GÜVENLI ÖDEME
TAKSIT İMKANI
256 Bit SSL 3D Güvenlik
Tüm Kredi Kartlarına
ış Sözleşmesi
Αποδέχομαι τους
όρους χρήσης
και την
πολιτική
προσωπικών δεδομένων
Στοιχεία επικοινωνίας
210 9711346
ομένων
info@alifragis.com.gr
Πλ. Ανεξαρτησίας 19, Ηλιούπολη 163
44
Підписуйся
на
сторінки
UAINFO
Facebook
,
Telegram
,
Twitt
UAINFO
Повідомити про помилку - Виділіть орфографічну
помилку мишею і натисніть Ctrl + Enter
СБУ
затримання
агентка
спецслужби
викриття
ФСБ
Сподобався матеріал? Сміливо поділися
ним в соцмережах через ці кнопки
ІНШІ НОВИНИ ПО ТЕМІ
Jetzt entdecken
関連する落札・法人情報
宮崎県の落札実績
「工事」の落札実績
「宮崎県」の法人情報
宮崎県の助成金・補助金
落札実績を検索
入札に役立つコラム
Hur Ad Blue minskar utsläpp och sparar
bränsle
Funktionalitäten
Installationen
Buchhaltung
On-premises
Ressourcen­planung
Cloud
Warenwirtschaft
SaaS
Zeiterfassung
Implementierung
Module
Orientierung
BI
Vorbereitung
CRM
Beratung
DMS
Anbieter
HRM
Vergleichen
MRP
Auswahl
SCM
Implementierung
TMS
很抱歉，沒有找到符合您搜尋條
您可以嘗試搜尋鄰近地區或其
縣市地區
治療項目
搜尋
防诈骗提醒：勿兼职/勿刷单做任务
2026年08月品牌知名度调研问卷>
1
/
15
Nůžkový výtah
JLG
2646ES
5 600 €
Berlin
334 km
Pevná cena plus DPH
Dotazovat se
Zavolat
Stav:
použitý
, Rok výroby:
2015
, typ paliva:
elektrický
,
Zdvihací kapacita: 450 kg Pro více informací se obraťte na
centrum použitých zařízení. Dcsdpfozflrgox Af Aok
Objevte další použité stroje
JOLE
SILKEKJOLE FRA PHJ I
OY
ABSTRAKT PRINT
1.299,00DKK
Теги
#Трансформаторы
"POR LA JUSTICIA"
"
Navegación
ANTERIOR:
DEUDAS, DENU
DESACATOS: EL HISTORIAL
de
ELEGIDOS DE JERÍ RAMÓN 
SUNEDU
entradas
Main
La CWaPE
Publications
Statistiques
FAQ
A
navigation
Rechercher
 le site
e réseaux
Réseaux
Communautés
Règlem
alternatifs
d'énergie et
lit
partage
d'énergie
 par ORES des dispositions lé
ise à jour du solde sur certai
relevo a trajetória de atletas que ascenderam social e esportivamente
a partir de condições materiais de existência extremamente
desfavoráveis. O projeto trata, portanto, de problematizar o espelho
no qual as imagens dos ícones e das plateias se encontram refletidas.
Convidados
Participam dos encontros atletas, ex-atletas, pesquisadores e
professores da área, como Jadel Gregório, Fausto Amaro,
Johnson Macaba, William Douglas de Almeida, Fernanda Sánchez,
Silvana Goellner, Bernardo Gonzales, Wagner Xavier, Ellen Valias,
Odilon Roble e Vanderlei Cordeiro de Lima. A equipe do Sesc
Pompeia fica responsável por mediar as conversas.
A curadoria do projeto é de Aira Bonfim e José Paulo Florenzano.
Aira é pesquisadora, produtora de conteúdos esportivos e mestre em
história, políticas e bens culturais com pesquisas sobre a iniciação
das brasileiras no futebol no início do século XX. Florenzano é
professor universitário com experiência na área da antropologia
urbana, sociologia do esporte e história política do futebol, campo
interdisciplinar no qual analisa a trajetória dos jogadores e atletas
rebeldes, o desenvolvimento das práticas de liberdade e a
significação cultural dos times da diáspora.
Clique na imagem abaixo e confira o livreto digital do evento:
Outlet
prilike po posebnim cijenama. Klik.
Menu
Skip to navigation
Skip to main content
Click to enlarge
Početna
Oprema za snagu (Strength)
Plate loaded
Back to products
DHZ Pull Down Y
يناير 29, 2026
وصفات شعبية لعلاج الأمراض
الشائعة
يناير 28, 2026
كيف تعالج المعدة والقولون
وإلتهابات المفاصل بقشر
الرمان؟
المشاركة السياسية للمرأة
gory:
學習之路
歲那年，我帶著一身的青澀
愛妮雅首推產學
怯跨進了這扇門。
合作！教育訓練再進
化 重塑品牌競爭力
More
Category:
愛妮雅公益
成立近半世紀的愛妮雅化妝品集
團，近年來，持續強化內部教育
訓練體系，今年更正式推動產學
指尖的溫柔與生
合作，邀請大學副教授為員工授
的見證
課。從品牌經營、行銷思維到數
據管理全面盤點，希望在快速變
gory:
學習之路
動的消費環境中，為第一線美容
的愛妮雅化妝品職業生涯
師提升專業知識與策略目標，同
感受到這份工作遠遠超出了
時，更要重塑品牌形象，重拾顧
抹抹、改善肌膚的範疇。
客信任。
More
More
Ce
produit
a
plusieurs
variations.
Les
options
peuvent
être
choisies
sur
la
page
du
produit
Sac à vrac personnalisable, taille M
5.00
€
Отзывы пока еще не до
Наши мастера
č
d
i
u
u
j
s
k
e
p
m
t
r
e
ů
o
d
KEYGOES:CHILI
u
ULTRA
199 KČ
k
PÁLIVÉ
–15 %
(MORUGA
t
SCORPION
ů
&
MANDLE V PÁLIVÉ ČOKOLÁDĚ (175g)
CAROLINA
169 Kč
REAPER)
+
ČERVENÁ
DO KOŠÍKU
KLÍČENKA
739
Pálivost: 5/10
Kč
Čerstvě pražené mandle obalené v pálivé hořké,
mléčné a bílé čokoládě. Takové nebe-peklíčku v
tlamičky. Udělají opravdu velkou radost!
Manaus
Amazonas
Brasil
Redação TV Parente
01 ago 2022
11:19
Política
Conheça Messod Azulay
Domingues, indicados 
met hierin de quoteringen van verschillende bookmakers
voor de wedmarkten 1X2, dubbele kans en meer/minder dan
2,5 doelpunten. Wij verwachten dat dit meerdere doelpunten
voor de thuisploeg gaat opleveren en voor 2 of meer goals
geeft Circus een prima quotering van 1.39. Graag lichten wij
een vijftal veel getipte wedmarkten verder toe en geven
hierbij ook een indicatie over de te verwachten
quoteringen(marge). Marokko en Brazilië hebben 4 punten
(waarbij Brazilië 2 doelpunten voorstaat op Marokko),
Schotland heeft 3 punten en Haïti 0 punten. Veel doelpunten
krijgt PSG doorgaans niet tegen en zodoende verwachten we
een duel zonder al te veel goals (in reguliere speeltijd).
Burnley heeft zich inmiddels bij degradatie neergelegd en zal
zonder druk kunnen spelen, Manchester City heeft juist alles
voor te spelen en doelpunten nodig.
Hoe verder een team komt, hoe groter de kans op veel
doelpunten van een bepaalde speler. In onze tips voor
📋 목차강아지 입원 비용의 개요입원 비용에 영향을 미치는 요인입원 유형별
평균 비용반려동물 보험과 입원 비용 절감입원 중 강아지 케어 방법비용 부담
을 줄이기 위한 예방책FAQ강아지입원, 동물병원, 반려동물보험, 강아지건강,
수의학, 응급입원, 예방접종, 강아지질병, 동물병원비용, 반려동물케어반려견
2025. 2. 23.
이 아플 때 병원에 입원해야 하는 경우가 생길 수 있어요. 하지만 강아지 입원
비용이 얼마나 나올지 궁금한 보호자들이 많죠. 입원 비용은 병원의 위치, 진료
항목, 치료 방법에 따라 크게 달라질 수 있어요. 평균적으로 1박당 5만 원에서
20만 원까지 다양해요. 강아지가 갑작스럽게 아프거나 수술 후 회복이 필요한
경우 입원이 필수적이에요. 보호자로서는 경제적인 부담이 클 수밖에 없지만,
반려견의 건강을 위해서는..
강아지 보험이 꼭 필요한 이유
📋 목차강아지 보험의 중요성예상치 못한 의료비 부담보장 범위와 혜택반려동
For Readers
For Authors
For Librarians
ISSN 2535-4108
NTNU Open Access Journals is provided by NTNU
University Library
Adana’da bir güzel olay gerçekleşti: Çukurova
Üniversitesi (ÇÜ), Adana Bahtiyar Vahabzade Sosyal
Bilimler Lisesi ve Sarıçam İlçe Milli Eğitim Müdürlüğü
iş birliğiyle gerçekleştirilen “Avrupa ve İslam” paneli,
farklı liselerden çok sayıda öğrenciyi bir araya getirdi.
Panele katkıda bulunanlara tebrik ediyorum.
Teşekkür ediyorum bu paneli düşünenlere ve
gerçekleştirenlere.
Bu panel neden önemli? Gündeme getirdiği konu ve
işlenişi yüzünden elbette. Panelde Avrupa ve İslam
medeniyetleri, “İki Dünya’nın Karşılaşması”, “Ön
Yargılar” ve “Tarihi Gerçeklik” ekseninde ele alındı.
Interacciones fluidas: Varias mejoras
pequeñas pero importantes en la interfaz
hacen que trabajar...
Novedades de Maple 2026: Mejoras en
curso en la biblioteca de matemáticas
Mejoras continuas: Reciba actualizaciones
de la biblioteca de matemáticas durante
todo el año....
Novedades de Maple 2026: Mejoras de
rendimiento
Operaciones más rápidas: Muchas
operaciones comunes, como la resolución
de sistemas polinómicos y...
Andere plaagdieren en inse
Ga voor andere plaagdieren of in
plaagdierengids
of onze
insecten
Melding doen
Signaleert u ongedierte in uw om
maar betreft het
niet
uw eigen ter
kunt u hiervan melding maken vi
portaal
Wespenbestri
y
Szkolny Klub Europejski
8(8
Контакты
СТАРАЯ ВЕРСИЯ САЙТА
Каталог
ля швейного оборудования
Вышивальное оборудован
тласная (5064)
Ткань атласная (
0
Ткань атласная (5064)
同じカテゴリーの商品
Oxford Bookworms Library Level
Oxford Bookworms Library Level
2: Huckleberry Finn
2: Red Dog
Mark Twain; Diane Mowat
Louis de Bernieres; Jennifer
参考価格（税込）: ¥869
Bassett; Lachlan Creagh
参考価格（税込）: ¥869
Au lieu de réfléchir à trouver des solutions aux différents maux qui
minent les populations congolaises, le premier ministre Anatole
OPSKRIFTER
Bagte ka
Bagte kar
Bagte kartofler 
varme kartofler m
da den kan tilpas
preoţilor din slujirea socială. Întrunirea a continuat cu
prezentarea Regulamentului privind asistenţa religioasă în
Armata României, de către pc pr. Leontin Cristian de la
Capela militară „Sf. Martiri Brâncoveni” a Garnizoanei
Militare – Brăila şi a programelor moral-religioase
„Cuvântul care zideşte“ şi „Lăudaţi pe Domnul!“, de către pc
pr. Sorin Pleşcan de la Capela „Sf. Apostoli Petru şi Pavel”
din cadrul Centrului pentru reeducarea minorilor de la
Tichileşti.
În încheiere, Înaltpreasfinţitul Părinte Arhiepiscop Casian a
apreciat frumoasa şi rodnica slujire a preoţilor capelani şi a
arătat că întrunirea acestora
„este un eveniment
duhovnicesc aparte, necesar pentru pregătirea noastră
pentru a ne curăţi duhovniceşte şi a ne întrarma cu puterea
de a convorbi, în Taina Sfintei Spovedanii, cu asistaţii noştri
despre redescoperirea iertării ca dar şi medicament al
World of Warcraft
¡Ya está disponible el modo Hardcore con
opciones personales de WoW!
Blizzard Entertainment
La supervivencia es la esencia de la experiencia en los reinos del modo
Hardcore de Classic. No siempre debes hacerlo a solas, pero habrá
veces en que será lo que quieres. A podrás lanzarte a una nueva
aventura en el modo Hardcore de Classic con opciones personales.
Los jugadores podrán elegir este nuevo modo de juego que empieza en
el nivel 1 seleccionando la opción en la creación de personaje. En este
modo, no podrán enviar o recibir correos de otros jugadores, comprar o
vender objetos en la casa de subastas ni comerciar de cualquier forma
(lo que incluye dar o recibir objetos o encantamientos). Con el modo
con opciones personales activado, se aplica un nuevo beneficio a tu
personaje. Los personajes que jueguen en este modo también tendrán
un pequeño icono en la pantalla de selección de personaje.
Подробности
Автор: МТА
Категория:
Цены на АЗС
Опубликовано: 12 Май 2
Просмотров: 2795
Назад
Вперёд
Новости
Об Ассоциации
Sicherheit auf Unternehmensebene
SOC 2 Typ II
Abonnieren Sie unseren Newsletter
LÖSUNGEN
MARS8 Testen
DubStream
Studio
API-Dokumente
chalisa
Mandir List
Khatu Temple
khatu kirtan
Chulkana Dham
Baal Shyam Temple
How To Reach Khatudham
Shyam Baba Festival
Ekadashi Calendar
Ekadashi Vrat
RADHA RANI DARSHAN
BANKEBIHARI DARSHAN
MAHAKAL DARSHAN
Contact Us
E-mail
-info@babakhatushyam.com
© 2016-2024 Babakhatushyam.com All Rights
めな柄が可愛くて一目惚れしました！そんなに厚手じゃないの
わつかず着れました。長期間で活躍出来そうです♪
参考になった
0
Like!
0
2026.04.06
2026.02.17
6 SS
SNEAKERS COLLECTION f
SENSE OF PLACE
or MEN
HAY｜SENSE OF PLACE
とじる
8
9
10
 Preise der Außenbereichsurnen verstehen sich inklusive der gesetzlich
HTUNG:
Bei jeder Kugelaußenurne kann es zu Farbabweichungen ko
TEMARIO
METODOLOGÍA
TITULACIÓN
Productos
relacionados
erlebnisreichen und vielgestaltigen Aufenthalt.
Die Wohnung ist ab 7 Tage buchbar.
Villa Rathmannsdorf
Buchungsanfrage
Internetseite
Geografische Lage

THE TASK
Identify every line in the records that contains the word "wedmarkten" and copy each one. Case counts.

ANSWER BOX
voor de wedmarkten 1X2, dubbele kans en meer/minder dan
een vijftal veel getipte wedmarkten verder toe en geven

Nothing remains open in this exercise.